JUANA SUMMERS, HOST:

It has been a week where the wheels in Washington seemed to be falling off. A small group of Republicans in the House of Representatives took the nation right to the edge of a government shutdown. And then that same group engineered the ouster of the Republican speaker of the House. It is the first time the House has ever voted out its speaker. How did we get here? We're joined now by NPR national political correspondent Mara Liasson to try to figure out how. Hi, Mara.

MARA LIASSON, BYLINE: Hi, Juana.

SUMMERS: So help us out here. How did we get to a situation where a small group of just eight Republicans had enough power to remove Speaker Kevin McCarthy?

LIASSON: Yeah. It is pretty extraordinary. But they followed the rules that they created - rules that said just one member could trigger this motion to vacate, the vote to fire the speaker. This is a rule that McCarthy had to agree to because it was the only way he could get their votes in the first place to become speaker. And remember, McCarthy had a very, very slim majority. He could only afford to lose a handful of votes. These members, the hard-right members, were able to do this with impunity because they come from gerrymandered districts, ruby-red districts. They don't have any incentive to work across the aisle or to pay attention to swing voters. What they're only worried about at home is a primary challenge. So they're not - and they're not interested in funding the government. They think most of what government does is actually not very good.

═══

### YOUR TASKS
1 – In the transcript about Kevin McCarthy's ouster, why did McCarthy agree to the rule that let a single member trigger a motion to vacate?
2 – Please write the next few exchanges of the transcript about Kevin McCarthy's ouster, picking up after Liasson's last line.

═══

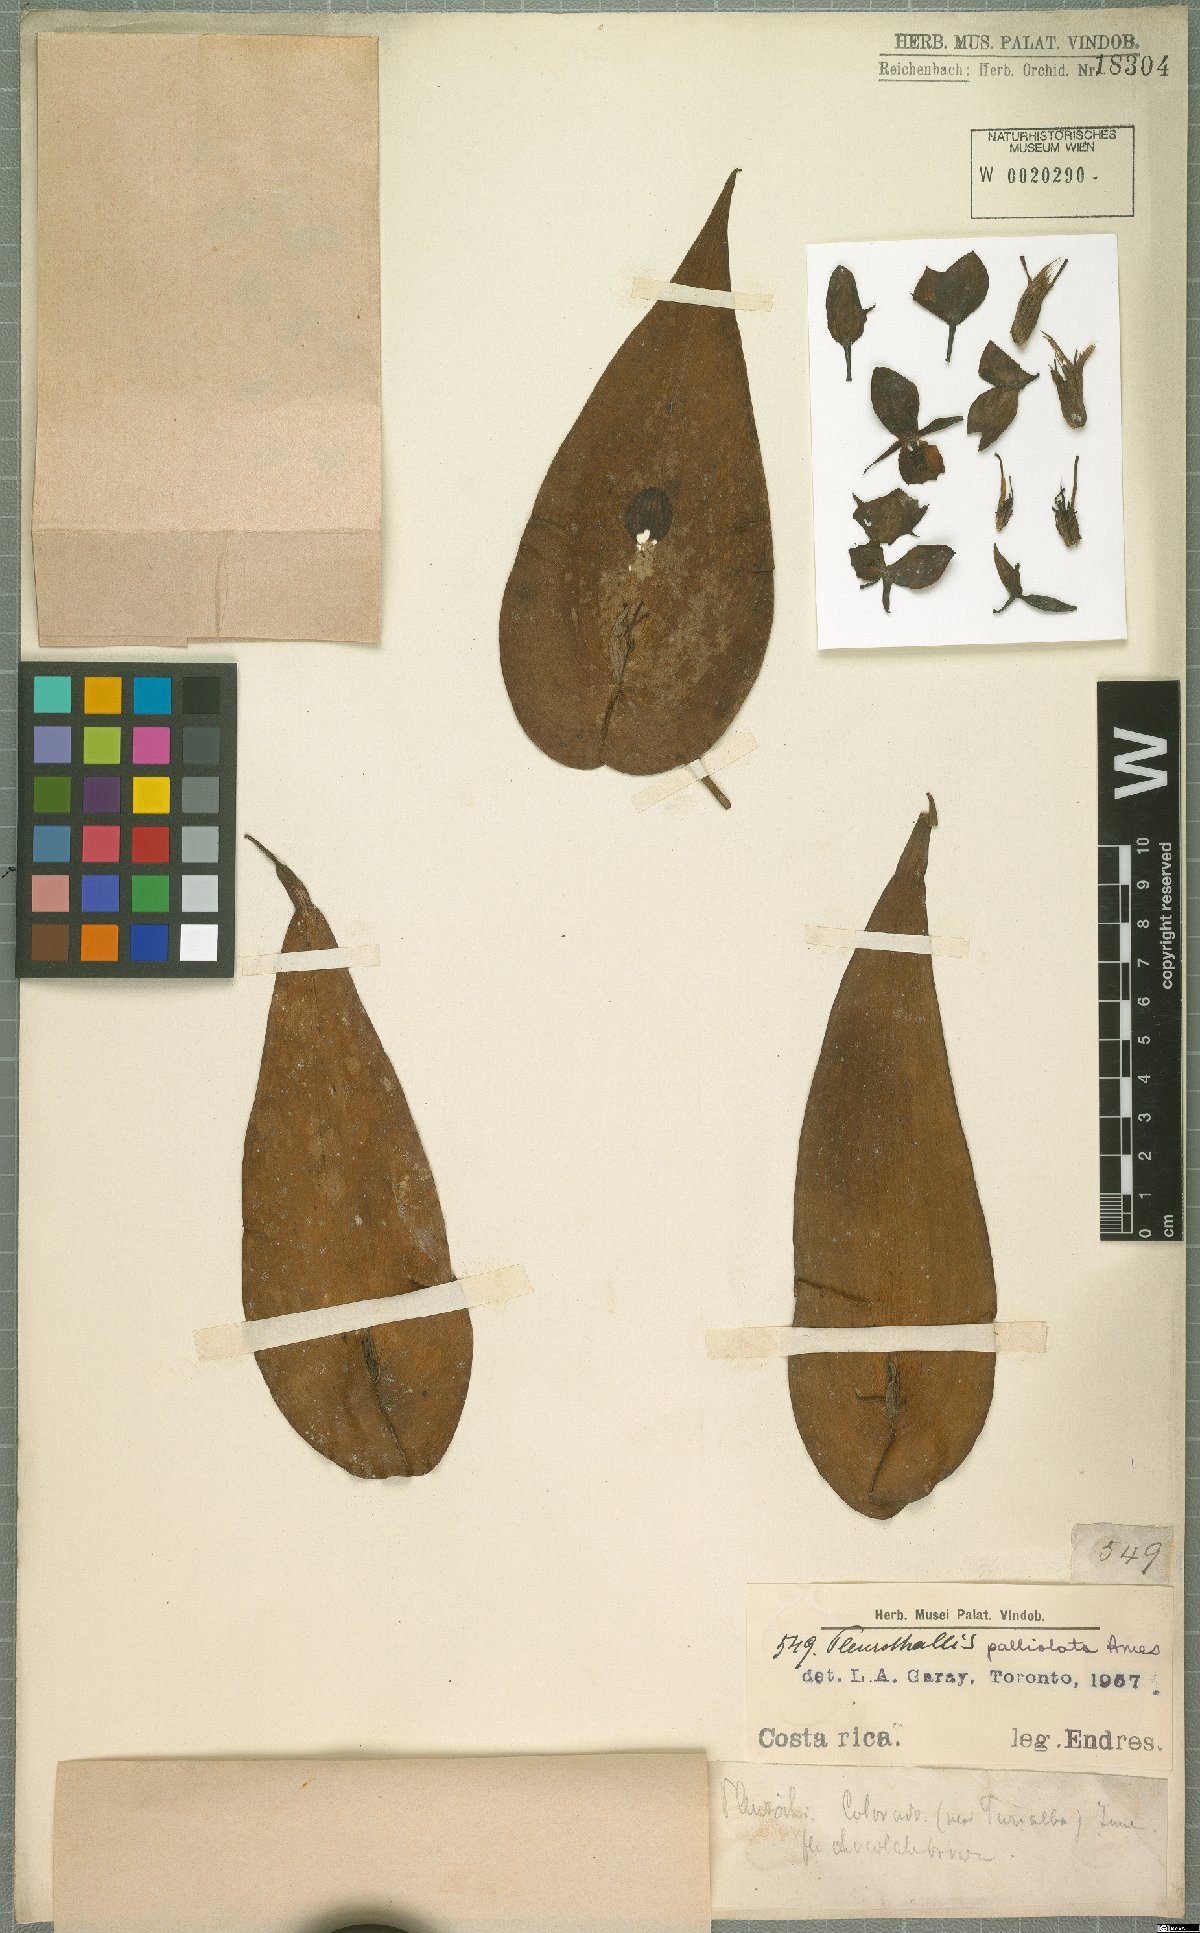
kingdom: Plantae
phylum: Tracheophyta
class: Liliopsida
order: Asparagales
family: Orchidaceae
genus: Pleurothallis
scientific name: Pleurothallis palliolata
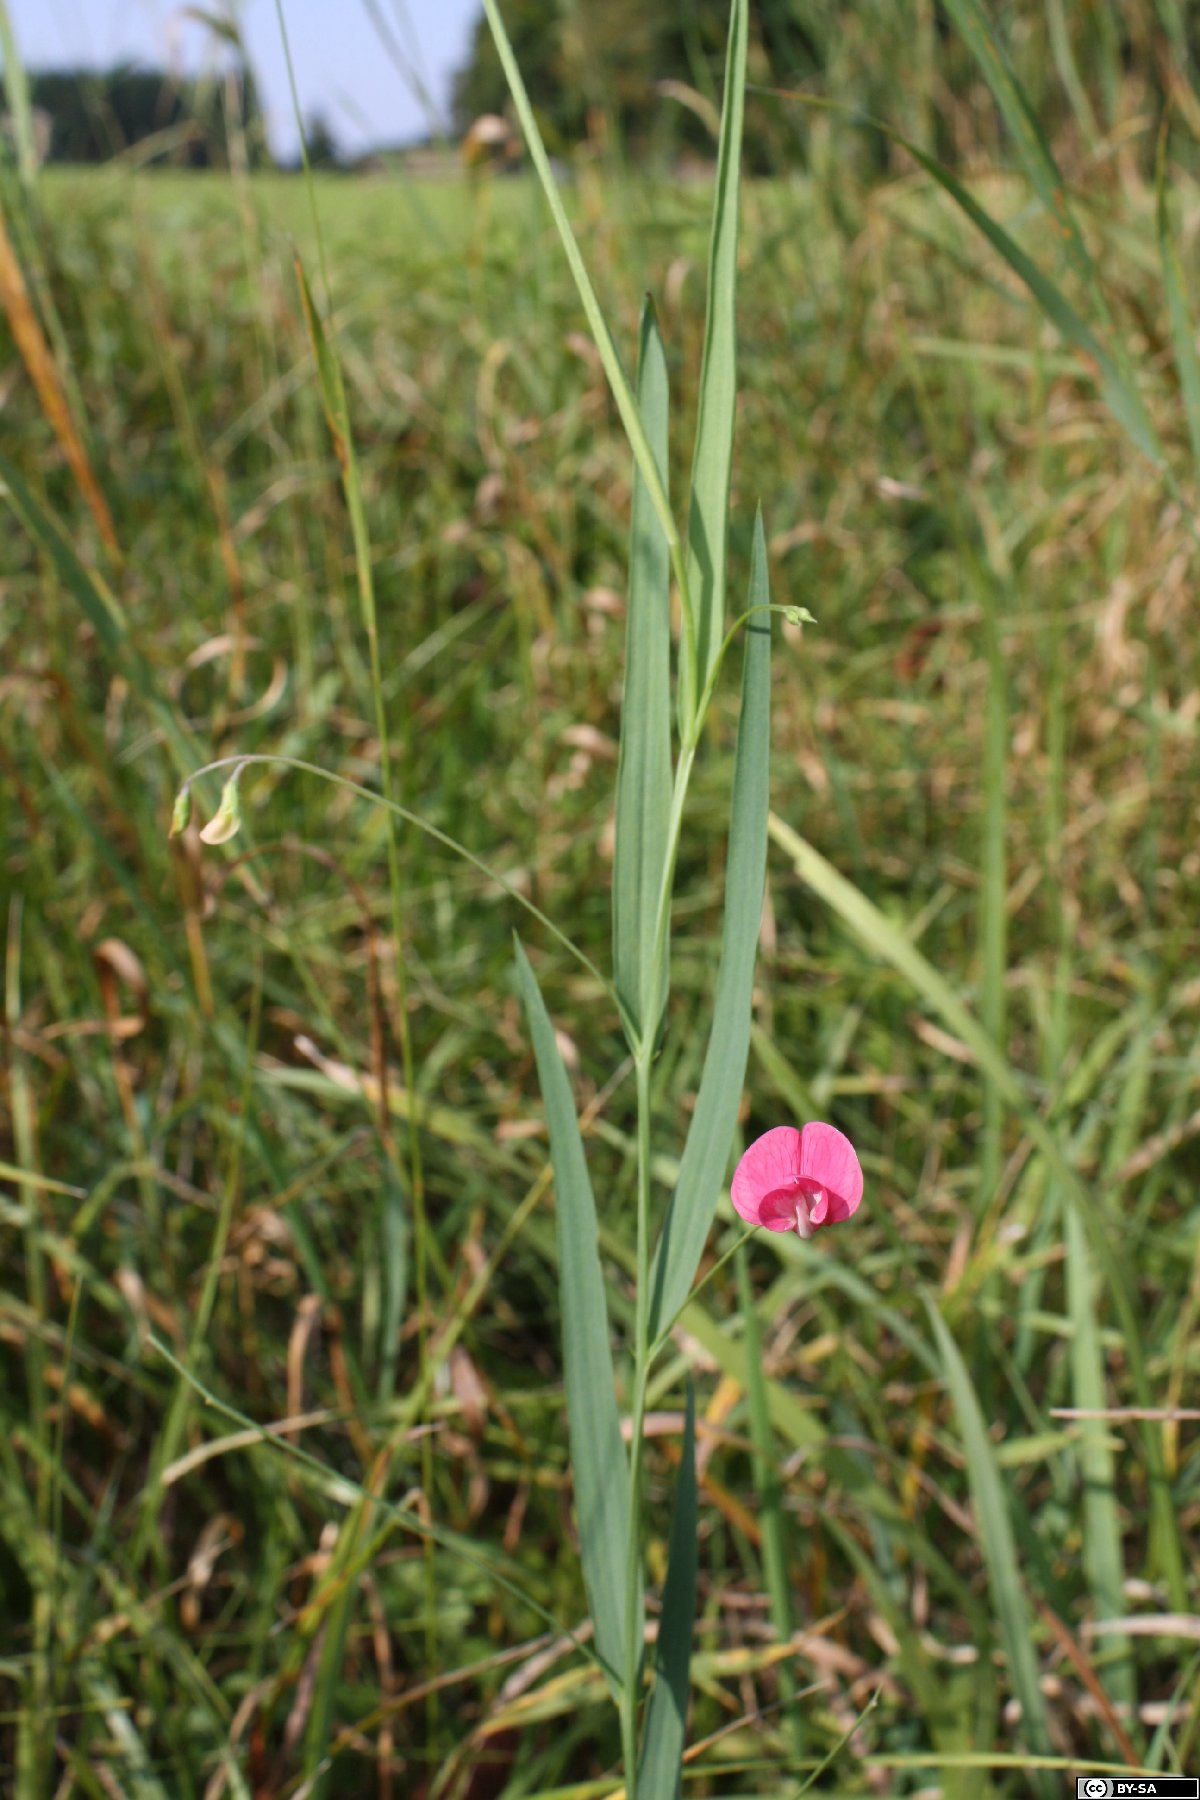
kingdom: Plantae
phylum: Tracheophyta
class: Magnoliopsida
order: Fabales
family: Fabaceae
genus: Lathyrus
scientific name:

═══

### TASK RESPONSES
1 – It was the only way he could get the hard-right members' votes to become speaker in the first place.

2 –
SUMMERS: OK, walking through the politics of this a little bit here. House Democrats, they could have voted to retain McCarthy as speaker, in theory.

LIASSON: Yes. They could have.

SUMMERS: They did not do so.

LIASSON: But they didn't. He didn't offer them any concessions to do so. And he said he wasn't going to. Remember, McCarthy had already relied on Democratic votes to pass the government funding bill, and that was something that the extreme-right faction, led by Matt Gaetz, said would be the kiss of death. They said if he worked across the aisle and pass things with Democratic votes, they would put through a motion to vacate, which they did. For that group, bipartisanship, reaching across the aisle is worse than shutting down the government.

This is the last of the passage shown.